The U.S. Department of Energy’s Energy Information Administration (EIA) is a particularly rich source of information for those delving into the details of the transformation of the U.S. power system. And this data is showing that 2017 may be the first year where solar and wind arrive on the power system in a big way, digging into the market share of not just coal, but also natural gas.
The EIA’s Monthly Energy Review for December 2017 shows coal generation falling 1.5% in the first nine months of the year versus the first nine months of 2016. This is a continuation of the slide that coal has been on in the United States for the last decade, with the output of electricity from coal-fired plants falling 39% from its 2007 peak to 2016.
Much of the story for the first part of the 21st century has been the replacement of coal with natural gas, with electricity generation from gas more than doubling from 2000 through 2016 as hydraulic fracturing (fracking) transformed the gas industry. However, in the first nine months of 2017 gas use fell 11% year over-year. If borne out through the last three months this would be the first such fall since 2013.
Nuclear generation also declined 1.5%, despite remaining relatively steady over the last decade. Petroleum-fired generation continues to decline into obscurity and made up 0.5% of all generation over the nine-month period.

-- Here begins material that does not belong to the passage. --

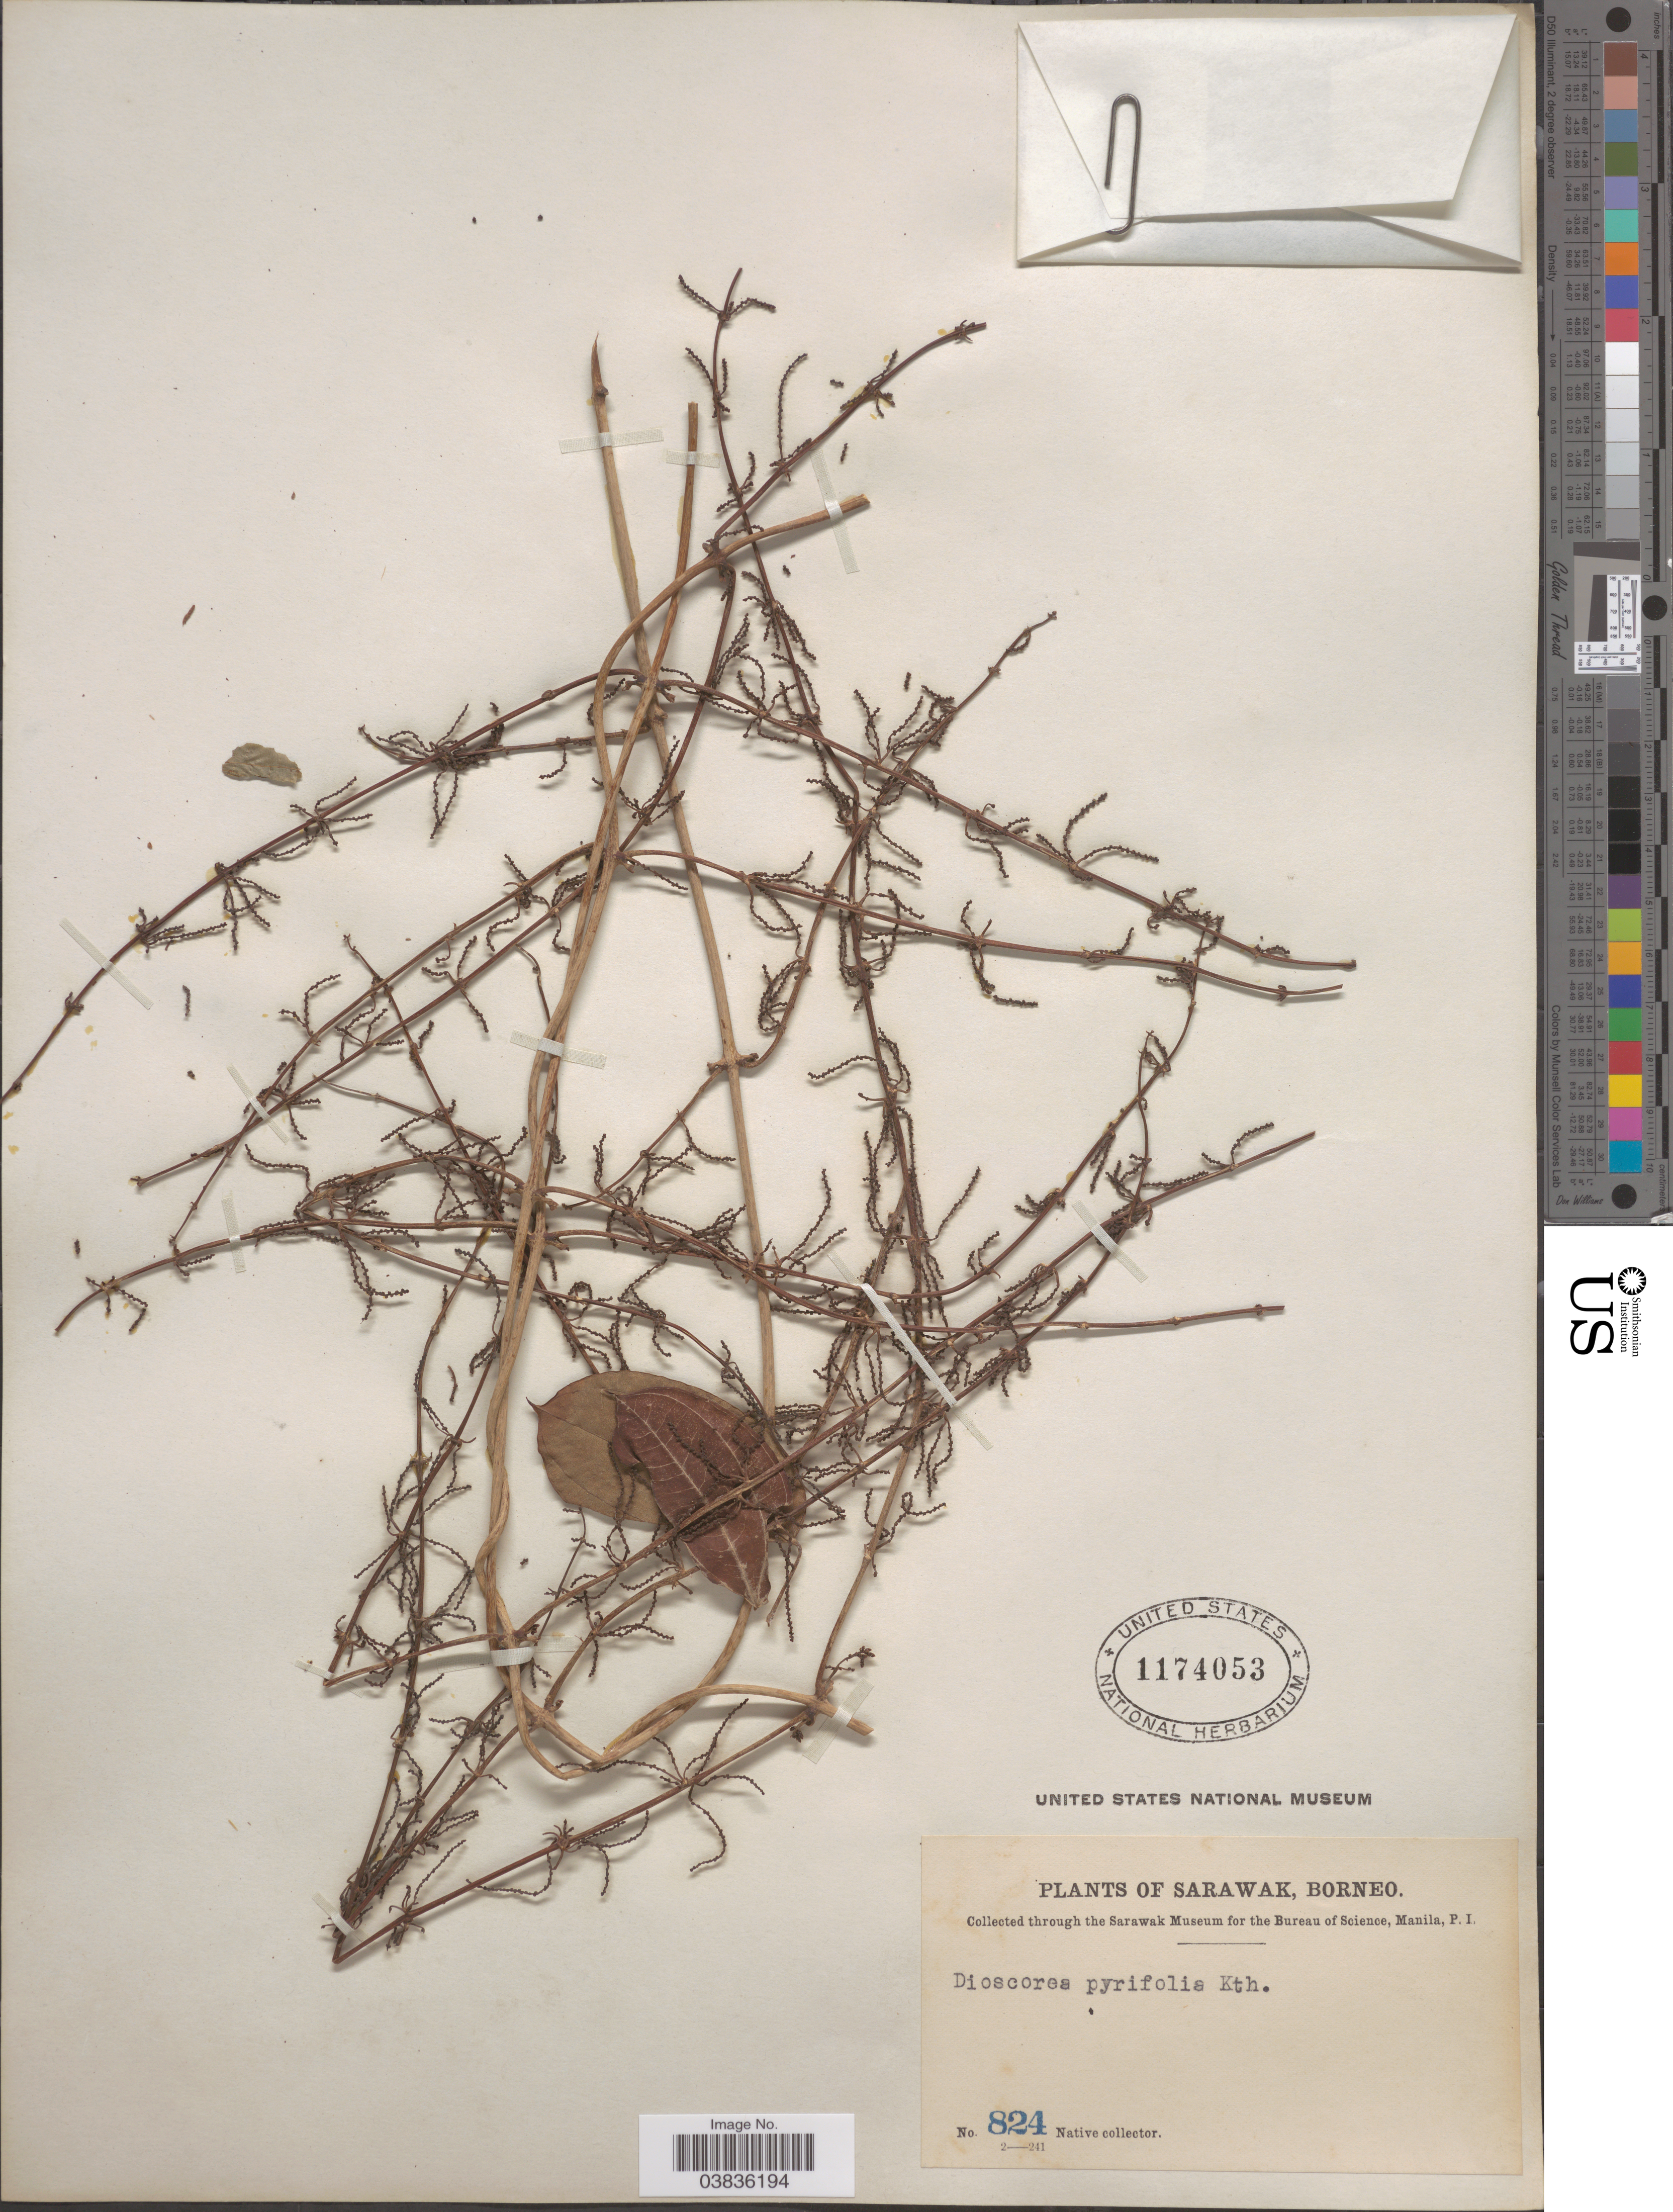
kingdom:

The biggest single factor in the decline of thermal generation in 2017 is a fall in demand. Total electricity generation fell by 2.6% in the first nine months of 2017, mirroring a 3% fall in total electric use. If borne out through the last three months of 2017 this will be the third straight year of falling output.
Some of this is due to warmer weather and less demand for heating. And as behind-the-meter solar is not included in generation statistics in this dataset, a minor portion of the fall in electricity use is likely due to demand offset by rooftop solar.
However, it is also evident that in the United States economic growth as measured by gross domestic product (GDP) is decoupling from electricity demand. In fact, annual U.S. electricity demand has not returned to its pre-recession peak in 2007, even as the economy recovered as measured in GDP and official unemployment figures.
But while the United States saw 80 terrawatt-hours (TWh) less electricity generation in the first nine months of 2017, it also saw 65 TWh more generation from renewable energy. As previously mentioned by pv magazine the biggest single contributor to this was additional hydro generation due to a wet winter on the West Coast, which added 31 TWh more than the first nine months of 2016.
However there was also an additional 14 TWh from utility-scale solar, representing a 51% growth in output over the first nine months of 2016, and an additional 19 TWh from wind. And so even with the decline in electric demand, it may be that 2017 will be remembered as the year when on a national scale solar and wind began to clearly dig into the market share of all forms of fossil fuel-fired generation.
The market implications for this are significant, in that conventional generation is now fighting to maintain its share of a shrinking pie, and the U.S. Department of Energy’s clumsy moves to find a rationale to bail out the coal and nuclear industries can be seen in this light.